His mind clouded with the image of Vikram. Murali swallowed. He had remained absent at a time when the project needed him. Will Vikram remain silent about my two week's absence? What reason should I give him if he asks? I've told him about suffering from cold and fever. Did he believe me?
Murali’s pulse quickened. He would stick to the reason he had told him and avoid concocting a story. He shouldn't get himself in trouble by lying to him.
The sun rose on the horizon. The morning traffic was heavy and Murali waited with patience at the intersection. A few youngsters with their backpacks stuck to their backs waited for the traffic lights to turn green. When the lights turned green, a green city bus honked at the vehicles to clear the way.
Murali parked his car and hustled inside his office. A few co-workers also hastened to enter the building, holding their bags.
On his way to his cubicle, he peered into Vikram’s office. He was seated on a chair, staring at the computer screen. Murali decided not to meet him and invite trouble that early in the morning.
He approached his desk and placed his bag on it. He switched on his computer, the desk lamp and then sat.

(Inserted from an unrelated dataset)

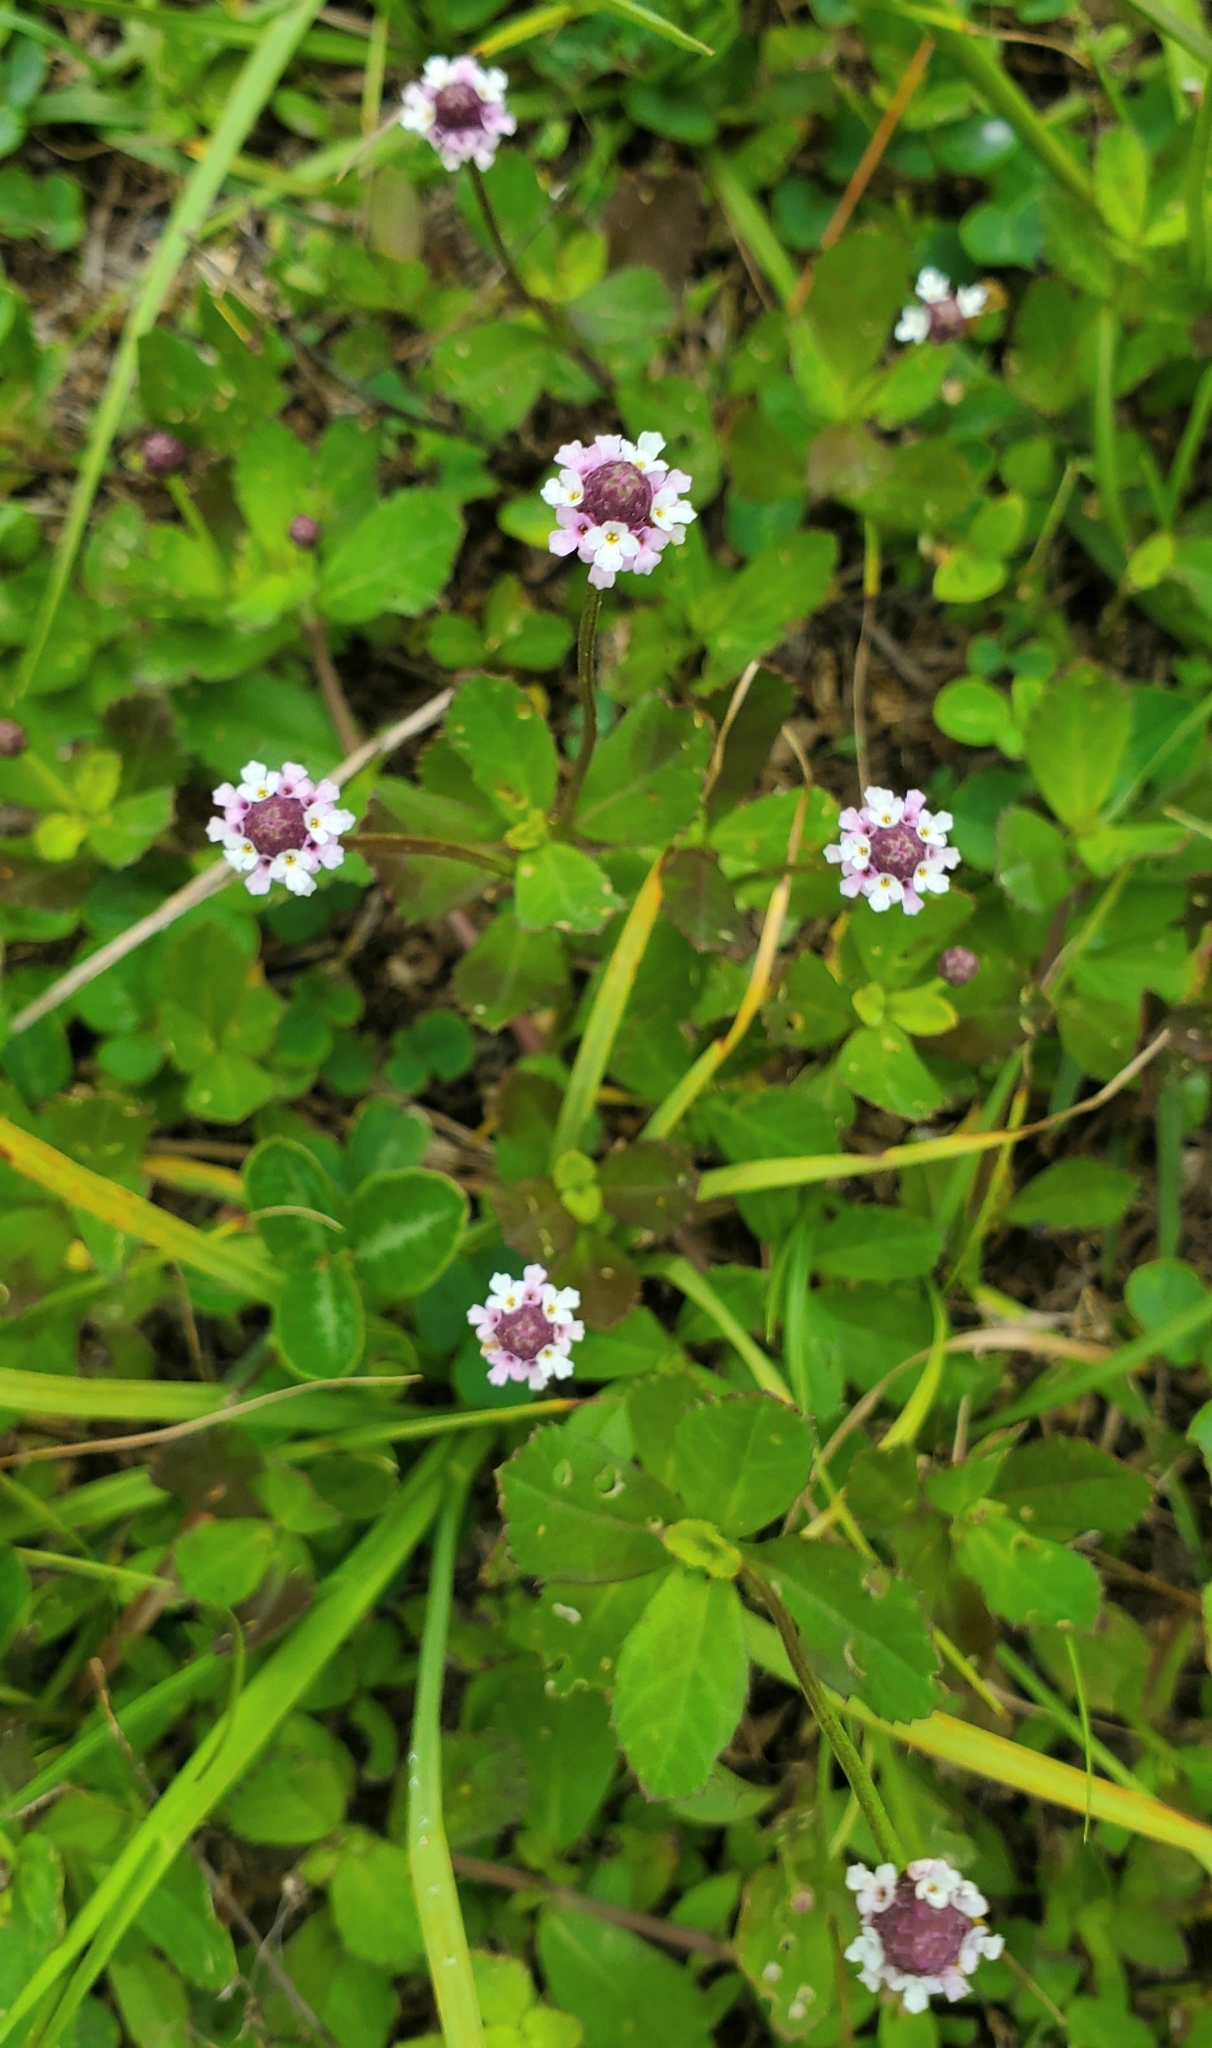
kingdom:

After opening his email application, he went through the messages he had received in the last two weeks. His team members had written him citing their inability to solve a few design problems. They had sent a copy of their messages to Vikram. And that was the reason why Vikram was angry at Murali.
A one-on-one request from Vikram caught his attention. It was at ten o’clock; another twenty minutes to go. Murali spent the next fifteen minutes replying to his teammates' messages and then walked to the meeting room.
Vikram was already seated at the table. He stared at him without a smile and without any sign of cordiality.
Murali needed to clear the air. “Hi, Vikram.” He smiled.
“Hey, Murali,” Vikram said, his voice raised.
Murali was hurt. He hadn’t expected Vikram would sound so harsh. He dragged a chair as near to Vikram as possible and sat.
“Are you all right now?” Vikram said, plastering a smile on his face.
“Yes. I’m feeling okay now.”
“What really happened to you?”
Did Vikram guess that Murali had lied?
"I have told you already.” Murali swallowed. "It was a cold and a fever."
“I don't think you need fifteen days for the common cold,” Vikram sounded a bit friendly.
Murali straightened and composed himself. He gathered enough courage to speak. ”It started with flu but I also suffered from viral fever. The doctor suggested I rest well.” He needed to calm Vikram’s nerves. “I’m sorry, Vikram. It was not my intention to remain absent. I took time off because of health issues. I hope everything is all right with my team.”
“Did you go through the emails?” Vikram said.
“Yes, I did. I'll address their issues this week, and don't you worry.”
“The customer wanted the design review last week. Without you, I couldn't schedule it.”
“What if we arrange the review this coming Friday?”
“Are you prepared? We've only four days to go.”
“Yes, we can do it.” Murali sounded confident. "You go ahead and schedule the review. I can handle it without any hurdles."